This data set collection is from the Mauna Loa observatory which records atmospheric carbon levels. The data was used by Rasmussen and Williams (2006) to demonstrate hyperparameter setting in Gaussian processes. When first called, or if called with refresh_data=True
the latest version of the data set is downloaded. Otherwise, the cached version of the data set is loaded from disk.
In [1]:
import pods
import pylab as plt
%matplotlib inline
In [2]:
data = pods.datasets.mauna_loa()
Here, because I've downloaded the data before I have a cached version. To download a fresh version of the data I can set refresh_data=True
.
In [3]:
data = pods.datasets.mauna_loa(refresh_data=True)

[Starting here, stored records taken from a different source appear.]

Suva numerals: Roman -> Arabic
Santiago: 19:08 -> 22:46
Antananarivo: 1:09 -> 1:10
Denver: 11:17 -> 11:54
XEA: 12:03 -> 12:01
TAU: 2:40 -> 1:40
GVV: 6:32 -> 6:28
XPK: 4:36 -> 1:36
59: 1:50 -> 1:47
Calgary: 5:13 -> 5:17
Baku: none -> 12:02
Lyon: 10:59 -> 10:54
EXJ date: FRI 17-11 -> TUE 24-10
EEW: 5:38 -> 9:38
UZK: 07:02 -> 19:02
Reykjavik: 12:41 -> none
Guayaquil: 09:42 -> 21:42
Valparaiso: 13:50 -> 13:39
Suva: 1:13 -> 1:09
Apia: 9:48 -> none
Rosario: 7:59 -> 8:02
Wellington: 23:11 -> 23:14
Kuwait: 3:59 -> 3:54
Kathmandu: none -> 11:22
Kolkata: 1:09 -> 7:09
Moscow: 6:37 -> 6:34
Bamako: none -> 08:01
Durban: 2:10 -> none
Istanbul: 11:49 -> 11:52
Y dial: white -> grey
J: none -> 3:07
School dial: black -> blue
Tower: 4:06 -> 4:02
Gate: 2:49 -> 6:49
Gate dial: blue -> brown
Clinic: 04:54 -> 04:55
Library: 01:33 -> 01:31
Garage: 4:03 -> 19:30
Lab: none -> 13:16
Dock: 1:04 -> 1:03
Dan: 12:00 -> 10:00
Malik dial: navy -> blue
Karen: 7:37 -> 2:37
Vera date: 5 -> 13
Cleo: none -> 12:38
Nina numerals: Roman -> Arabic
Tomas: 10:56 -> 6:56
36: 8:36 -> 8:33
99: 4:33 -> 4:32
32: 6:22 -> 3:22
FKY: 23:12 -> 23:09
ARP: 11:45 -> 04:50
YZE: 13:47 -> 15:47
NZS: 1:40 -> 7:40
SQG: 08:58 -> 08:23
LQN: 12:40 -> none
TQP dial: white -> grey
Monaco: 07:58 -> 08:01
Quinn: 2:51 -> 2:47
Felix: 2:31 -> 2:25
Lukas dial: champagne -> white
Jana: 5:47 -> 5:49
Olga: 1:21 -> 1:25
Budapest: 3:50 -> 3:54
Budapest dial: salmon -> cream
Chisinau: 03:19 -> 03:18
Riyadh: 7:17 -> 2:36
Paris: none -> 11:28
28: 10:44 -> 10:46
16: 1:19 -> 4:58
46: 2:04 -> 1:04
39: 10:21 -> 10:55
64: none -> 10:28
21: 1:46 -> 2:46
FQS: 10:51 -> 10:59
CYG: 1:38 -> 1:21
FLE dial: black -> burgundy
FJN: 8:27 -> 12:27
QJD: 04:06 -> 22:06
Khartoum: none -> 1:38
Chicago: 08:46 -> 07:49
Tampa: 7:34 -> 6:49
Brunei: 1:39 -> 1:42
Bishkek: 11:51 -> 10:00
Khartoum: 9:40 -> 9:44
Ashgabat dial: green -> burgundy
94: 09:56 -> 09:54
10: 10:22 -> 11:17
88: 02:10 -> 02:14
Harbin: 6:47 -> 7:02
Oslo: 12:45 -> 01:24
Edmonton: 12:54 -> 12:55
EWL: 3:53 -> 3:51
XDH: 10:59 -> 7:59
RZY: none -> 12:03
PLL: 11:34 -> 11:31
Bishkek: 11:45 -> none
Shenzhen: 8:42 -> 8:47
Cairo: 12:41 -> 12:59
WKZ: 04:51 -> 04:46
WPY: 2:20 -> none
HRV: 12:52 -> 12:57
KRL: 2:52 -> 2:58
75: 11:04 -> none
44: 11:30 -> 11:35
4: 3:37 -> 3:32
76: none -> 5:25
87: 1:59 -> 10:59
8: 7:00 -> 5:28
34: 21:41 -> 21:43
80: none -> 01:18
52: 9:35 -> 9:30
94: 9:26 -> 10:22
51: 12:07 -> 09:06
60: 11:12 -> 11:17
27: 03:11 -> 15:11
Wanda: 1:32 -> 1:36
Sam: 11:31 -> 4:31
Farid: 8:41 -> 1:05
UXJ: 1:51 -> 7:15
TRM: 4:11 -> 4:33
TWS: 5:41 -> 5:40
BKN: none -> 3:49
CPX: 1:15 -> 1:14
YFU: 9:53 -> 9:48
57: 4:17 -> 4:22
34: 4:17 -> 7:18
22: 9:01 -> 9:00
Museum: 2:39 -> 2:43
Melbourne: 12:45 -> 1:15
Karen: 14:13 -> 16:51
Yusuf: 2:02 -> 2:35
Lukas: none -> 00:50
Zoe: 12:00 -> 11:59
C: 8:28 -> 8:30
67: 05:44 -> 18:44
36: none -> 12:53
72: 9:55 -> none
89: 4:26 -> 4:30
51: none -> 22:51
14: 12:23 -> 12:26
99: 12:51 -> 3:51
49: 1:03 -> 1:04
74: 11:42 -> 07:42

The data dictionary contains the standard keys 'X' and 'Y' which give a unidimensional regression problem.
In [4]:
plt.plot(data['X'], data['Y'], 'rx')
plt.xlabel('year')
plt.ylabel('CO$_2$ concentration in ppm')
Out[4]:
Additionally there are keys Xtest
and Ytest
which provide test data. The number of points considered to be training data is controlled by the argument num_train
argument, which defaults to 545. This number is chosen as it matches that used in the Gaussian Processes for Machine Learning book. Below we plot the test and training data.
In [5]:
plt.plot(data['X'], data['Y'], 'rx')
plt.plot(data['Xtest'], data['Ytest'], 'go')
plt.xlabel('year')
plt.ylabel('CO$_2$ concentration in ppm')
Out[5]:
Of course we have included the citation information for the data.
In [6]:
print(data['citation'])
And extra information about the data is included, as standard, under the keys info
and details
.
In [7]:
print(data['info'])
print()
print(data['details'])
And, importantly, for reference you can also check the license for the data:
In [8]:
print(data['license'])